Il bonus da 600 euro riservato ai professionisti con cassa, dovrebbe aumentare, fino a raggiungere un ammontare a 1000 euro per il mese di maggio. Tuttavia, quanto annunciato, non è precisamente esplicitato nel testo del decreto Rilancio pubblicato in Gazzetta Ufficiale. Il reddito di ultima istanza introdotto già dal decreto Cura Italia, vale per i professionisti con una cassa privata di riferimento. In particolar modo gli avvocati, gli architetti, ma in generale tutti i possessori di partite IVA iscritti agli ordini professionali di riferimento. Per una buona fetta di questi soggetti a marzo è stato erogato il bonus di 600 euro mentre il bonus di aprile dovrebbe arrivare nei prossimi giorni in maniera automatica; tuttavia sono state poi introdotte delle limitazioni più stringenti per poter richiedere le mensilità seguenti.
Per quanto riguarda il bonus di maggio, i professionisti iscritti alla gestione separata INPS potrebbero avere un aumento fino a 1000 euro, previa dimostrazione di riduzione del fatturato, mentre per i professionisti con cassa non è stato detto nulla a riguardo. Le prime bozze del decreto, circolate agli albori di maggio, parlavano di tale aumento: 800 o addirittura 1000 euro. Il decreto rilancio, nella sua versione definitiva, pare abbia confermato la cifra iniziale di 600 euro. Ad essere precisi però non vi si fa riferimento alle cifre, se non a quelle complessive per alimentare l’intera cassa destinata al reddito di ultima istanza.
Ecco le modifiche apportate all’articolo 44 del Decreto Legge 17 Marzo 2020 n. 18
Precisamente, nell’articolo 78 del Decreto Legge 19 Maggio 2020 n. 34, si fa riferimento a molteplici aspetti.

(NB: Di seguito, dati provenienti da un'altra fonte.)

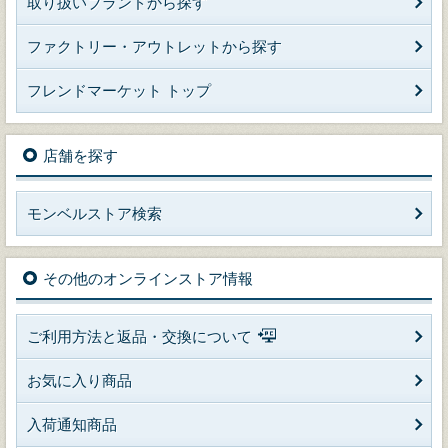
取り扱いブランドから探す
ファクトリー・アウトレットから探す
フレンドマーケット トップ
店舗を探す
モンベルストア検索
その他のオンラインストア情報
ご利用方法と返品・交換について
お気に入り商品
入荷通知商品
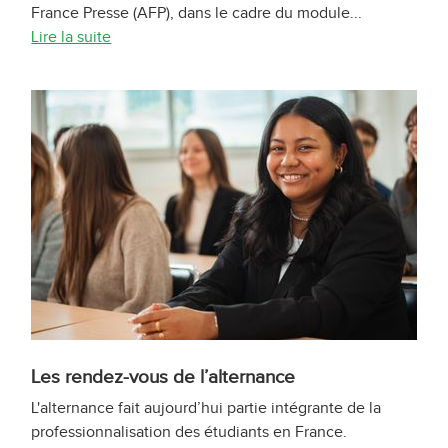
France Presse (AFP), dans le cadre du module...
Lire la suite
Les rendez-vous de l’alternance
L'alternance fait aujourd’hui partie intégrante de la
professionnalisation des étudiants en France.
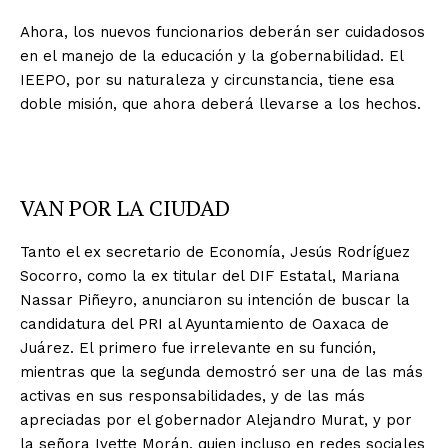
Ahora, los nuevos funcionarios deberán ser cuidadosos
en el manejo de la educación y la gobernabilidad. El
IEEPO, por su naturaleza y circunstancia, tiene esa
doble misión, que ahora deberá llevarse a los hechos.
VAN POR LA CIUDAD
Tanto el ex secretario de Economía, Jesús Rodríguez
Socorro, como la ex titular del DIF Estatal, Mariana
Nassar Piñeyro, anunciaron su intención de buscar la
candidatura del PRI al Ayuntamiento de Oaxaca de
Juárez. El primero fue irrelevante en su función,
mientras que la segunda demostró ser una de las más
activas en sus responsabilidades, y de las más
apreciadas por el gobernador Alejandro Murat, y por
la señora Ivette Morán, quien incluso en redes sociales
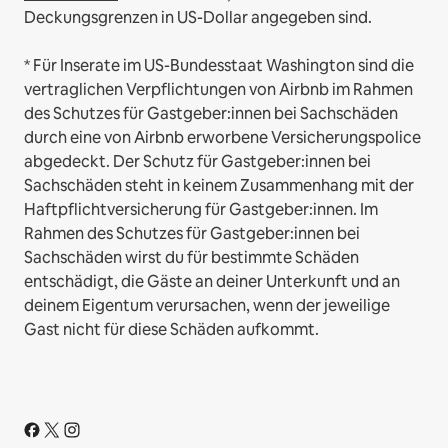
Deckungsgrenzen in US-Dollar angegeben sind.
* Für Inserate im US-Bundesstaat Washington sind die
vertraglichen Verpflichtungen von Airbnb im Rahmen
des Schutzes für Gastgeber:innen bei Sachschäden
durch eine von Airbnb erworbene Versicherungspolice
abgedeckt. Der Schutz für Gastgeber:innen bei
Sachschäden steht in keinem Zusammenhang mit der
Haftpflichtversicherung für Gastgeber:innen. Im
Rahmen des Schutzes für Gastgeber:innen bei
Sachschäden wirst du für bestimmte Schäden
entschädigt, die Gäste an deiner Unterkunft und an
deinem Eigentum verursachen, wenn der jeweilige
Gast nicht für diese Schäden aufkommt.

L’articolo appena citato comporta alcune modificazioni all’articolo 44 del Decreto Legge 17 Marzo 2020 n. 18 convertito in legge dello Stato con la L. 24 Aprile 2020 n. 27. La modifica è stata necessaria per garantire, anche per il mese di Aprile, un’indennità a favore dei professionisti iscritti agli enti di diritto privato di previdenza obbligatoria.

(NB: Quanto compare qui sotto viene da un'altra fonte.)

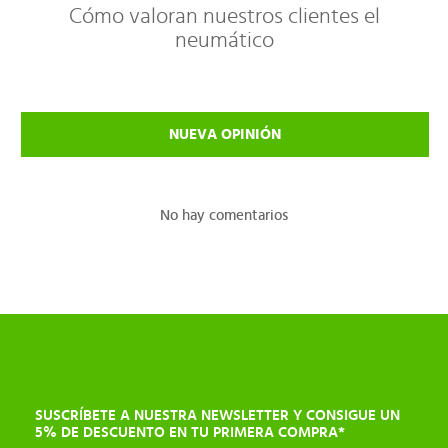
Cómo valoran nuestros clientes el
neumático
NUEVA OPINIÓN
No hay comentarios
SUSCRÍBETE A NUESTRA NEWSLETTER Y CONSIGUE UN
5% DE DESCUENTO EN TU PRIMERA COMPRA*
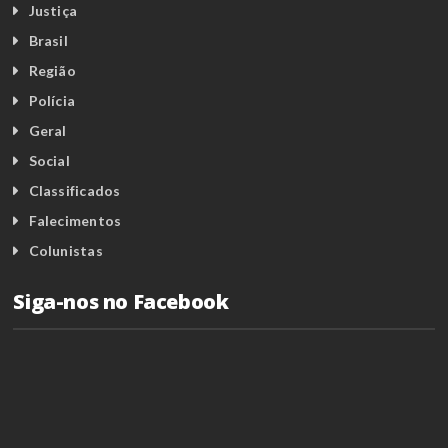
Justiça
Brasil
Região
Polícia
Geral
Social
Classificados
Falecimentos
Colunistas
Siga-nos no Facebook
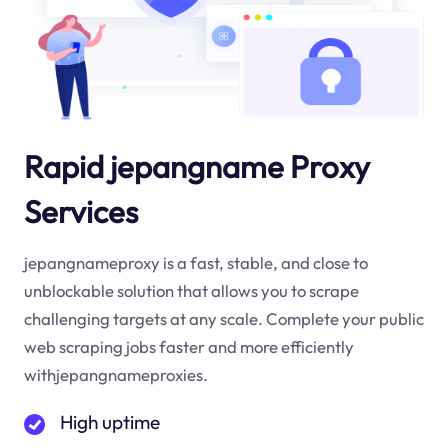
Rapid jepangname Proxy
Services
jepangnameproxy is a fast, stable, and close to
unblockable solution that allows you to scrape
challenging targets at any scale. Complete your public
web scraping jobs faster and more efficiently
withjepangnameproxies.
High uptime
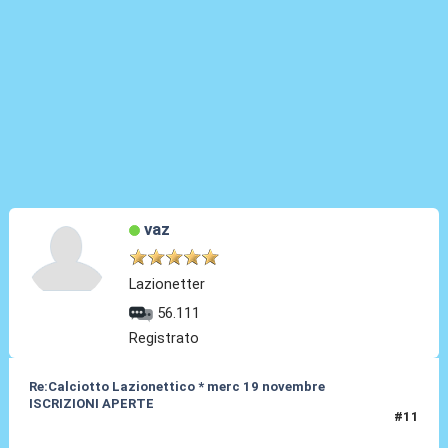
vaz
Lazionetter
56.111
Registrato
Re:Calciotto Lazionettico * merc 19 novembre
ISCRIZIONI APERTE
#11
05 Nov 2014, 17:24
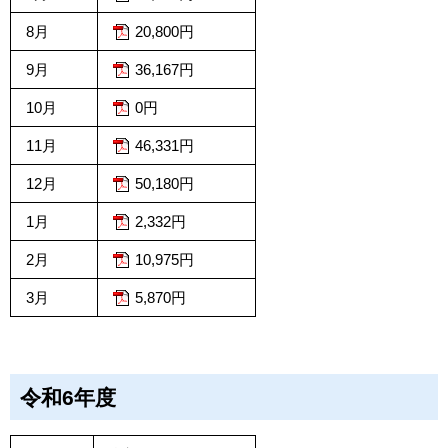
8月
20,800円
9月
36,167円
10月
0円
11月
46,331円
12月
50,180円
1月
2,332円
2月
10,975円
3月
5,870円
令和6年度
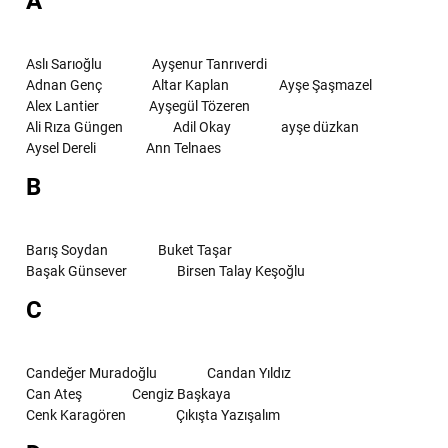
A
Aslı Sarıoğlu
Ayşenur Tanrıverdi
Adnan Genç
Altar Kaplan
Ayşe Şaşmazel
Alex Lantier
Ayşegül Tözeren
Ali Rıza Güngen
Adil Okay
ayşe düzkan
Aysel Dereli
Ann Telnaes
B
Barış Soydan
Buket Taşar
Başak Günsever
Birsen Talay Keşoğlu
C
Candeğer Muradoğlu
Candan Yıldız
Can Ateş
Cengiz Başkaya
Cenk Karagören
Çıkışta Yazışalım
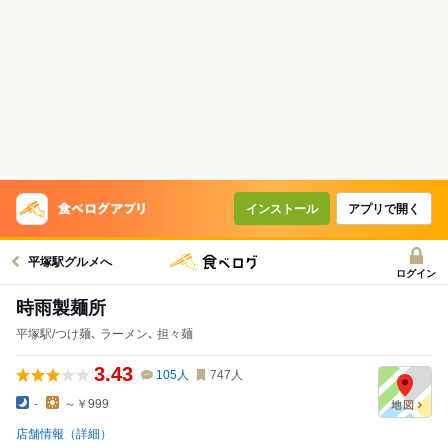
インストール
アプリで開く
平塚駅グルメへ
ログイン
時雨製麺所
平塚駅/つけ麺､ ラーメン､ 担々麺
3.43
105
人
747
人
-
～￥999
店舗情報（詳細）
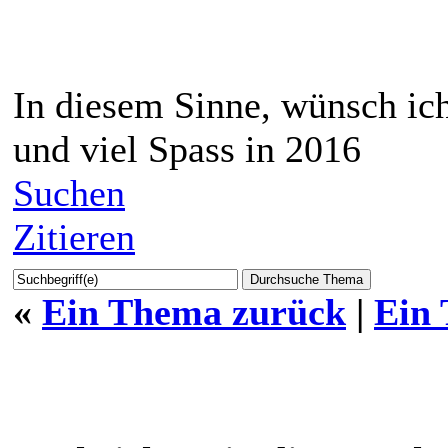
In diesem Sinne, wünsch ic
und viel Spass in 2016
Suchen
Zitieren
«
Ein Thema zurück
|
Ein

Le modificazioni apportate all’articolo 44 sono le seguenti: al comma 1 le parole “300 milioni” sono state sostituite con le seguenti “1.150 milioni“. Anche al comma 2 ci sono state modifiche, è stata eliminata la parola “trenta” con la parola “sessanta“. Dalla lettura dell’articolo 78 del Decreto Legge inoltre è possibile comprendere che per ottenere l’indennità in questione, i lavoratori non devono essere in possesso dei due (ormai ex) requisiti: lavoro subordinato e contratto a tempo indeterminato. Vista la somma messa a disposizione dall’esecutivo è probabile che il sussidio erogato nelle prossime settimane possa essere più cospicuo. Tuttavia il dato letterale della norma non ci autorizza a fare previsioni precise.

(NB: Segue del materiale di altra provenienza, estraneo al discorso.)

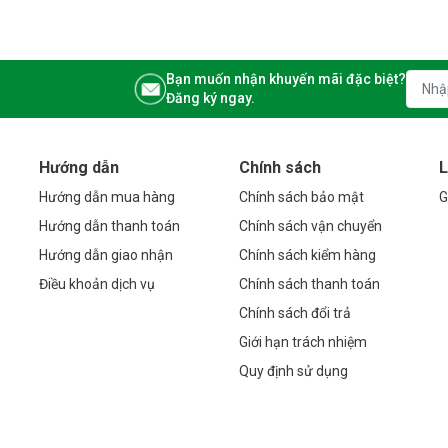
Bạn muốn nhận khuyến mãi đặc biệt?
Đăng ký ngay.
Hướng dẫn
Chính sách
L
Hướng dẫn mua hàng
Chính sách bảo mật
G
Hướng dẫn thanh toán
Chính sách vận chuyển
Hướng dẫn giao nhận
Chính sách kiểm hàng
Điều khoản dịch vụ
Chính sách thanh toán
Chính sách đổi trả
Giới hạn trách nhiệm
Quy định sử dụng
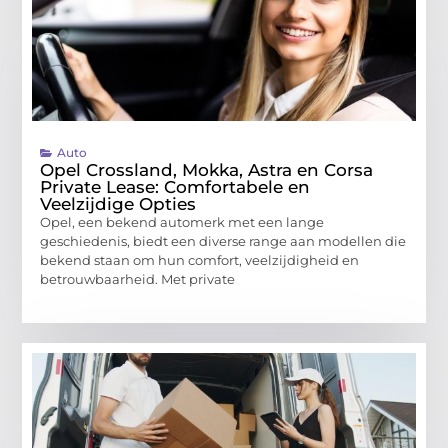
Auto
Opel Crossland, Mokka, Astra en Corsa
Private Lease: Comfortabele en
Veelzijdige Opties
Opel, een bekend automerk met een lange
geschiedenis, biedt een diverse range aan modellen die
bekend staan om hun comfort, veelzijdigheid en
betrouwbaarheid. Met private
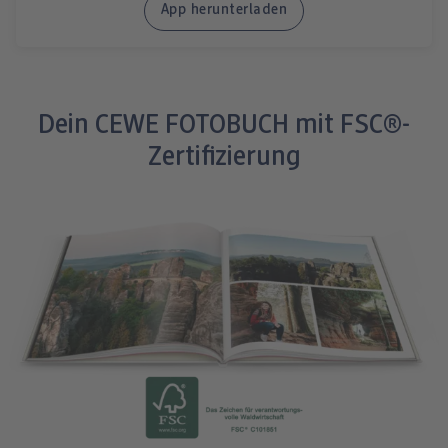
App herunterladen
Dein CEWE FOTOBUCH mit FSC®-
Zertifizierung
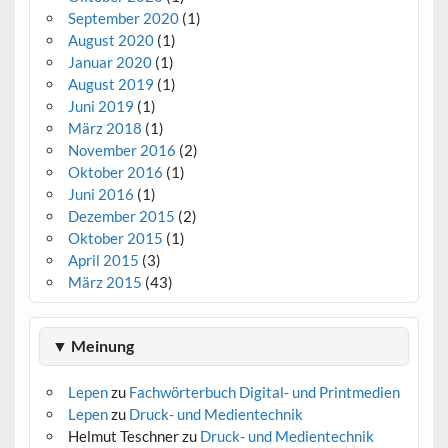
September 2020
(1)
August 2020
(1)
Januar 2020
(1)
August 2019
(1)
Juni 2019
(1)
März 2018
(1)
November 2016
(2)
Oktober 2016
(1)
Juni 2016
(1)
Dezember 2015
(2)
Oktober 2015
(1)
April 2015
(3)
März 2015
(43)
▼ Meinung
Lepen
zu
Fachwörterbuch Digital- und Printmedien
Lepen
zu
Druck- und Medientechnik
Helmut Teschner
zu
Druck- und Medientechnik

In conclusone, appare chiara la volontà del Governo di attuare una politica di distribuzione della ricchezza voluta non solo ad aiutare chi è in situazione di difficoltà ma anche al tessuto economico. Le indennità corrisposte infatti verranno, quasi totalmente, spese dai cittadini nel tessuto economico facendo si che questo possa prendere una boccata d’aria.